FUND RAISING: See the following from the Eligibility Q & A Q: I am a high school girls basketball coach. Our girls basketball team would like to hold a fundraiser for the American Cancer Society this coming season and I just want to check that how we plan on doing it will not violate any WIAA rules. Here’s our plan, our fundraiser will be based on how many free throws the girls varsity team makes during the season. Each player will solicit funds or donations based on the free throw made. People could donate a lump sum or could donate X amount per free throw made. As an example last year we made 205 free throws. If you pledged a dollar per free throw, you would be donating $205 at year end for the team to donate to the American Cancer Society. No funds are kept by or for the team. A: While we appreciate the causes which our schools and athletes support, I recommend that you find a different method to raise funds. The Board of Control has made it clear that fundraisers connected to performance in competition are not allowed. Both from the sportsmanship perspective as well as from the “paid to perform” and or gaming/gambling end of things, it is not a good idea and not allowed. Your plan would be allowed in a practice setting.

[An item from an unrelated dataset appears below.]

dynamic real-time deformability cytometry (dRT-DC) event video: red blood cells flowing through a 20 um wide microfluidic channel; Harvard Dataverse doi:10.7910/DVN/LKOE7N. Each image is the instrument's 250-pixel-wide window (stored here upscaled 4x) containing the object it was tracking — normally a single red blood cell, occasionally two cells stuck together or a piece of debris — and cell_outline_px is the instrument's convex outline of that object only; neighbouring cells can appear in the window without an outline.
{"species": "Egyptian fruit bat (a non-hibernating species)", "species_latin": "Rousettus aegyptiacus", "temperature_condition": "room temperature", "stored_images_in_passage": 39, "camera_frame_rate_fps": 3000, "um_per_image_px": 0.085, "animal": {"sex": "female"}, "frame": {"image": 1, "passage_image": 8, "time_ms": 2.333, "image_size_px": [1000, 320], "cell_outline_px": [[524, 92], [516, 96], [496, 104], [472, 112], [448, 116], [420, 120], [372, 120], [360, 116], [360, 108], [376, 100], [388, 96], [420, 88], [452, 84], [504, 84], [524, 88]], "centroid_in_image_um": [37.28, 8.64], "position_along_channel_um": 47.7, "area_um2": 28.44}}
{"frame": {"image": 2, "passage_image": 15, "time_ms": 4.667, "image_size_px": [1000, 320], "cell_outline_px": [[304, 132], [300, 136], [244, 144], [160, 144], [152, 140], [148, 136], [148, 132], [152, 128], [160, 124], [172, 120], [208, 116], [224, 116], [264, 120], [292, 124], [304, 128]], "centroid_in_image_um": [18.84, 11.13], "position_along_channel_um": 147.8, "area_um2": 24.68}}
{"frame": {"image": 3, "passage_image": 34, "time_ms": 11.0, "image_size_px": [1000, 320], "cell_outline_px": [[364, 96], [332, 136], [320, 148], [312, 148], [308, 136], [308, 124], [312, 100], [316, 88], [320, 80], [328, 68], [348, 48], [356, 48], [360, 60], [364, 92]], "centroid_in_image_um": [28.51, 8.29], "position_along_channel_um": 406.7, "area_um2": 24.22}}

OFFICIALS: May participate by using a ping whistle or wearing a pink wristband. Wearing a pink officiating uniform ,shoes, or socks.
2012 Shinguard Requirement
Beginning with the 2012 fall season, the NOCSAE seal and height range shall be permanently marked on the front of the shinguard. Equipment shall not be modified from its original manufactured state and shall be worn in the manner the manufacturer intended it to be worn.
A proposal to create administrative rules related to soccer goals has been sent by the Safety and Building Division of the Wisconsin Department of Commerce to the state legislature for assembly and senate committee review.
The proposal to create administrative code chapter Comm 9, Movable Soccer Goals, is in response to 2009 Wisconsin Act 390, s. 167.21, Wis. Stats., which calls for rules to ensure that movable soccer goals are properly anchored or secured to reduce the possibility of goals tipping over or being pull down and resulting in injuries or fatalities.
The proposals developed reflect the Guidelines for Movable Soccer Goal Safety from the U.S. Consumer Product Safety Commission. The rules would apply to new and existing goals located at public places, such as parks, as well as those located at private schools or private recreational facilities. Enforcement would be via a complaint to Safety and Buildings Division staff, but the expectation is that owners of movable soccer goals will voluntarily adhere to the rules once the information is made public.
There was previously a public hearing on the rules and the public can contact the legislative committees if additional input is desired. The rules would possibly be effective July 1, 2011.